## Instructions for the task
Copy out all the records, replacing each "city" with "town" and leaving everything else the same. Leave the pictures out.

## Records to process
== == ==

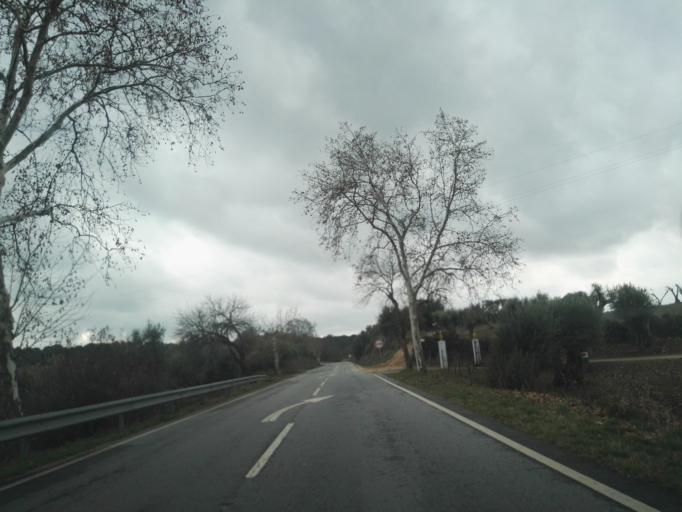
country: PT
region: Portalegre
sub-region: Arronches
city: Arronches
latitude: 39.1298
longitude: -7.2939
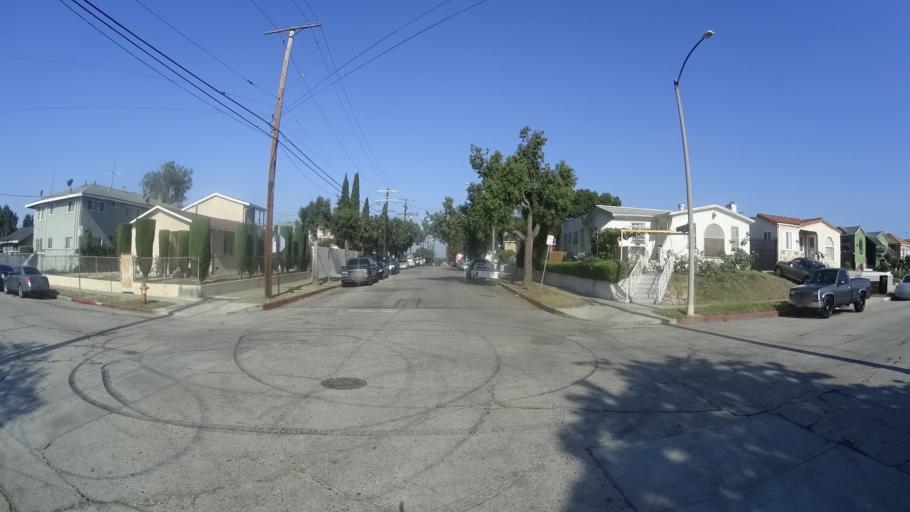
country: US
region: California
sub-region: Los Angeles County
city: View Park-Windsor Hills
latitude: 33.9757
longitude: -118.3279
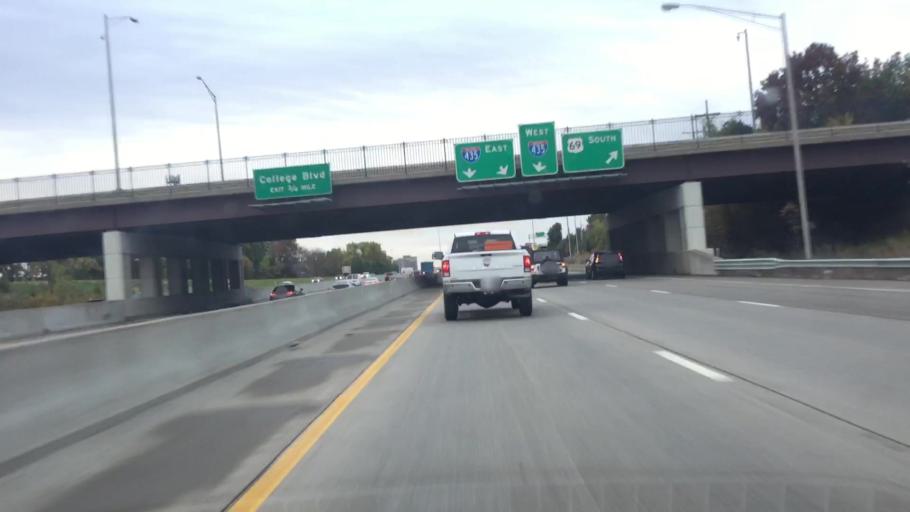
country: US
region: Kansas
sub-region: Johnson County
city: Lenexa
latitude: 38.9405
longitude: -94.7064
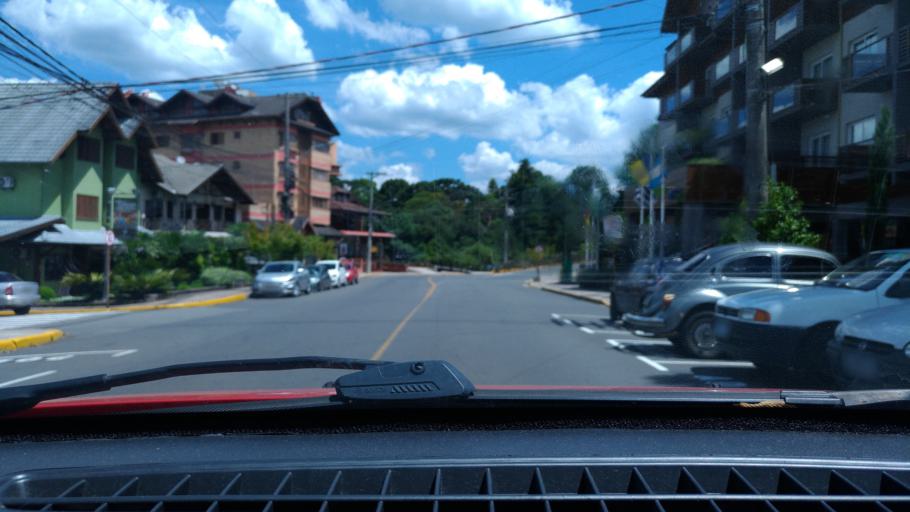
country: BR
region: Rio Grande do Sul
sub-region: Canela
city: Canela
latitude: -29.3843
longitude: -50.8720
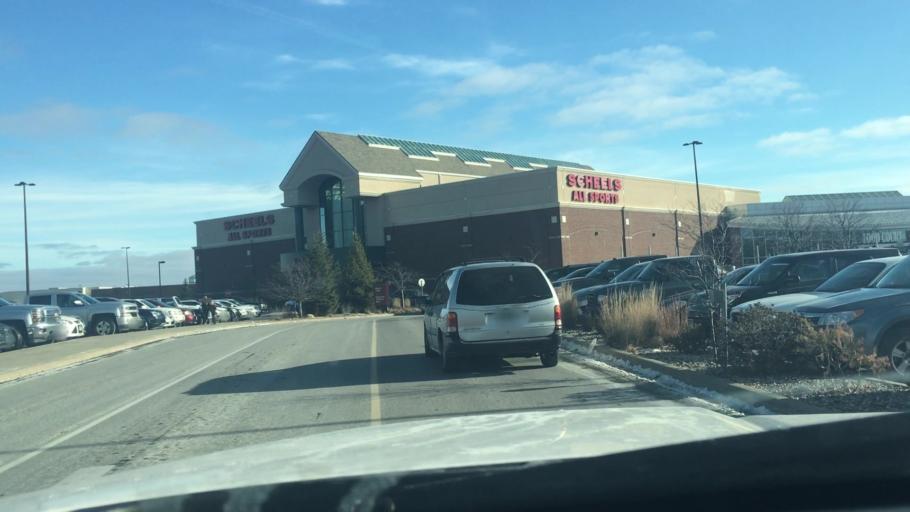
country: US
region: Minnesota
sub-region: Stearns County
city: Waite Park
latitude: 45.5561
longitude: -94.2135
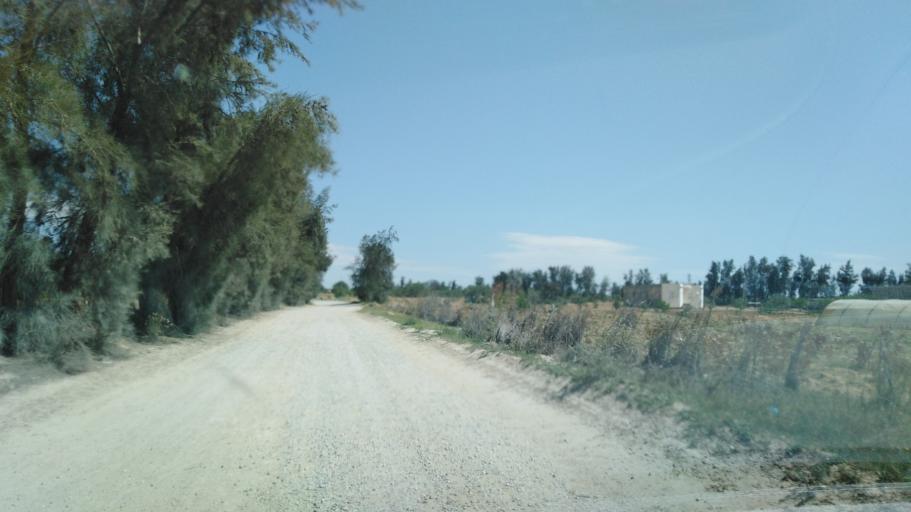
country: TN
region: Safaqis
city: Sfax
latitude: 34.7553
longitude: 10.5295
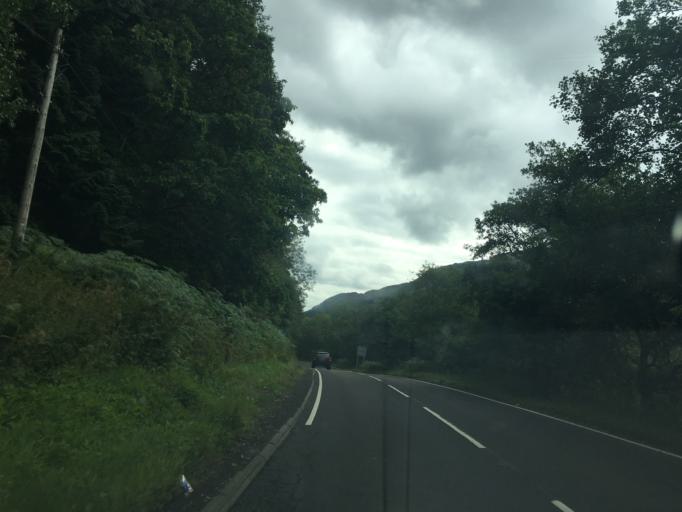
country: GB
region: Scotland
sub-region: Stirling
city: Callander
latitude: 56.3067
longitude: -4.3224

== == ==

## Solution below
country: PT
region: Portalegre
sub-region: Arronches
town: Arronches
latitude: 39.1298
longitude: -7.2939
country: US
region: California
sub-region: Los Angeles County
town: View Park-Windsor Hills
latitude: 33.9757
longitude: -118.3279
country: US
region: Kansas
sub-region: Johnson County
town: Lenexa
latitude: 38.9405
longitude: -94.7064
country: BR
region: Rio Grande do Sul
sub-region: Canela
town: Canela
latitude: -29.3843
longitude: -50.8720
country: US
region: Minnesota
sub-region: Stearns County
town: Waite Park
latitude: 45.5561
longitude: -94.2135
country: TN
region: Safaqis
town: Sfax
latitude: 34.7553
longitude: 10.5295
country: GB
region: Scotland
sub-region: Stirling
town: Callander
latitude: 56.3067
longitude: -4.3224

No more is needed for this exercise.